Collected data
__________

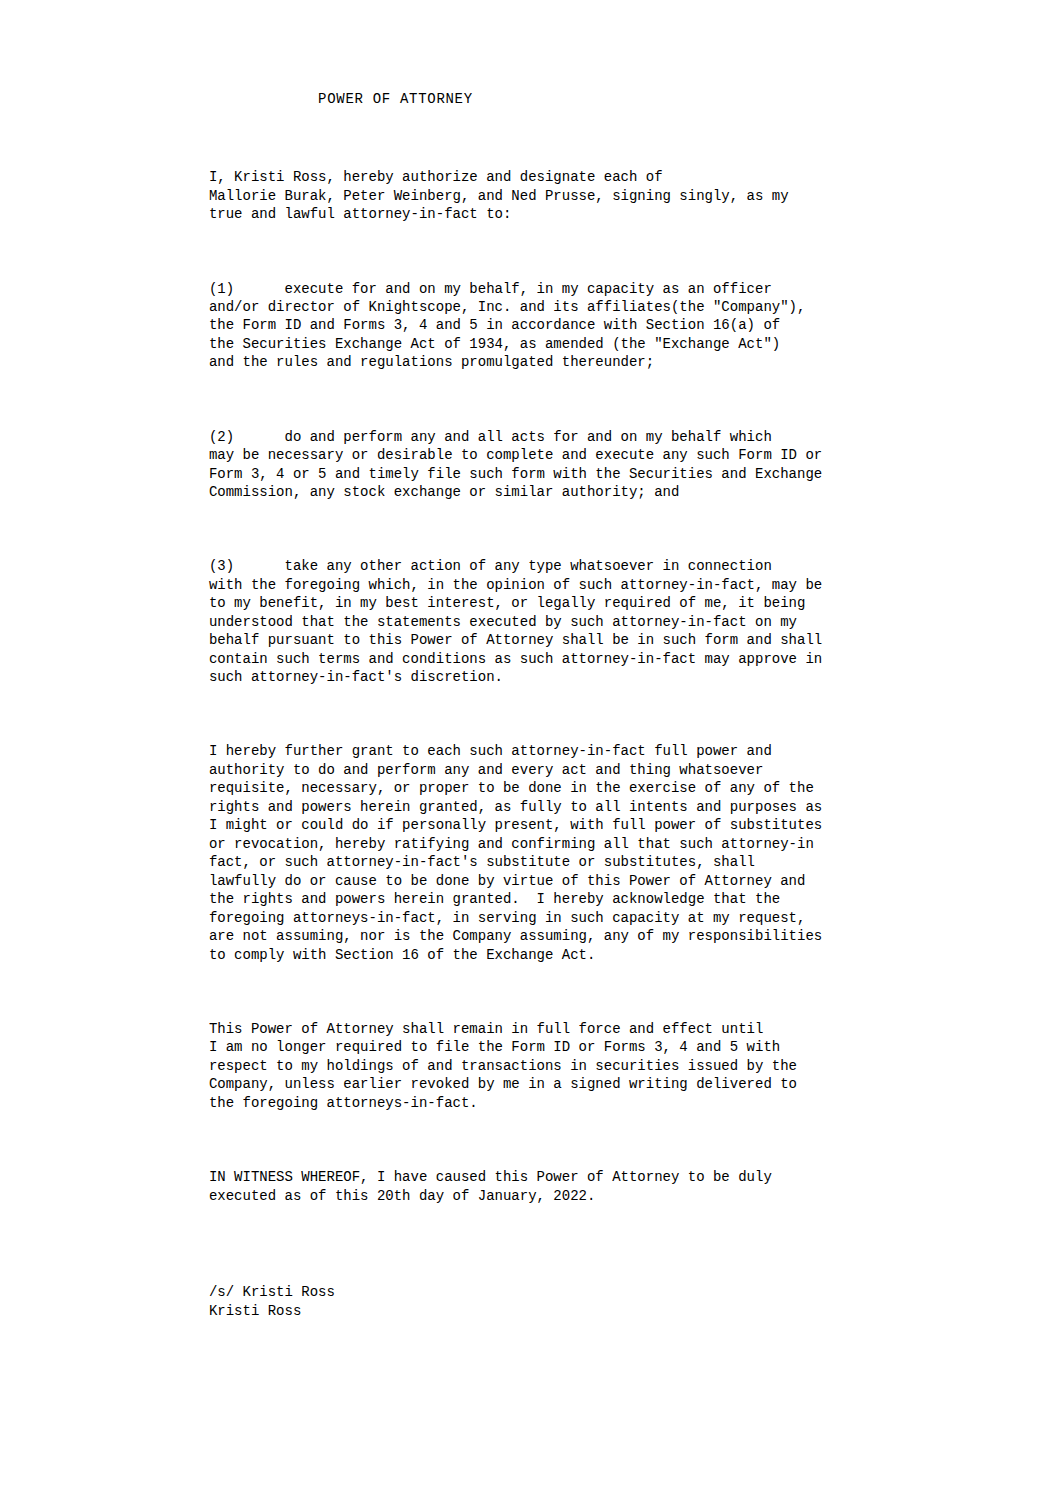POWER OF ATTORNEY
I, Kristi Ross, hereby authorize and designate each of Mallorie Burak, Peter Weinberg, and Ned Prusse, signing singly, as my true and lawful attorney-in-fact to:
(1) execute for and on my behalf, in my capacity as an officer and/or director of Knightscope, Inc. and its affiliates(the "Company"), the Form ID and Forms 3, 4 and 5 in accordance with Section 16(a) of the Securities Exchange Act of 1934, as amended (the "Exchange Act") and the rules and regulations promulgated thereunder;
(2) do and perform any and all acts for and on my behalf which may be necessary or desirable to complete and execute any such Form ID or Form 3, 4 or 5 and timely file such form with the Securities and Exchange Commission, any stock exchange or similar authority; and
(3) take any other action of any type whatsoever in connection with the foregoing which, in the opinion of such attorney-in-fact, may be to my benefit, in my best interest, or legally required of me, it being understood that the statements executed by such attorney-in-fact on my behalf pursuant to this Power of Attorney shall be in such form and shall contain such terms and conditions as such attorney-in-fact may approve in such attorney-in-fact's discretion.
I hereby further grant to each such attorney-in-fact full power and authority to do and perform any and every act and thing whatsoever requisite, necessary, or proper to be done in the exercise of any of the rights and powers herein granted, as fully to all intents and purposes as I might or could do if personally present, with full power of substitutes or revocation, hereby ratifying and confirming all that such attorney-in fact, or such attorney-in-fact's substitute or substitutes, shall lawfully do or cause to be done by virtue of this Power of Attorney and the rights and powers herein granted. I hereby acknowledge that the foregoing attorneys-in-fact, in serving in such capacity at my request, are not assuming, nor is the Company assuming, any of my responsibilities to comply with Section 16 of the Exchange Act.
This Power of Attorney shall remain in full force and effect until I am no longer required to file the Form ID or Forms 3, 4 and 5 with respect to my holdings of and transactions in securities issued by the Company, unless earlier revoked by me in a signed writing delivered to the foregoing attorneys-in-fact.
IN WITNESS WHEREOF, I have caused this Power of Attorney to be duly executed as of this 20th day of January, 2022.
/s/ Kristi Ross Kristi Ross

__________

● **About this exercise**
Taking the records above, retype every line from the one with "I, Kristi Ross, hereby" down to the one with "(3) take any", exactly and with nothing else.

● **Output for this exercise**
I, Kristi Ross, hereby authorize and designate each of Mallorie Burak, Peter Weinberg, and Ned Prusse, signing singly, as my true and lawful attorney-in-fact to:
(1) execute for and on my behalf, in my capacity as an officer and/or director of Knightscope, Inc. and its affiliates(the "Company"), the Form ID and Forms 3, 4 and 5 in accordance with Section 16(a) of the Securities Exchange Act of 1934, as amended (the "Exchange Act") and the rules and regulations promulgated thereunder;
(2) do and perform any and all acts for and on my behalf which may be necessary or desirable to complete and execute any such Form ID or Form 3, 4 or 5 and timely file such form with the Securities and Exchange Commission, any stock exchange or similar authority; and
(3) take any other action of any type whatsoever in connection with the foregoing which, in the opinion of such attorney-in-fact, may be to my benefit, in my best interest, or legally required of me, it being understood that the statements executed by such attorney-in-fact on my behalf pursuant to this Power of Attorney shall be in such form and shall contain such terms and conditions as such attorney-in-fact may approve in such attorney-in-fact's discretion.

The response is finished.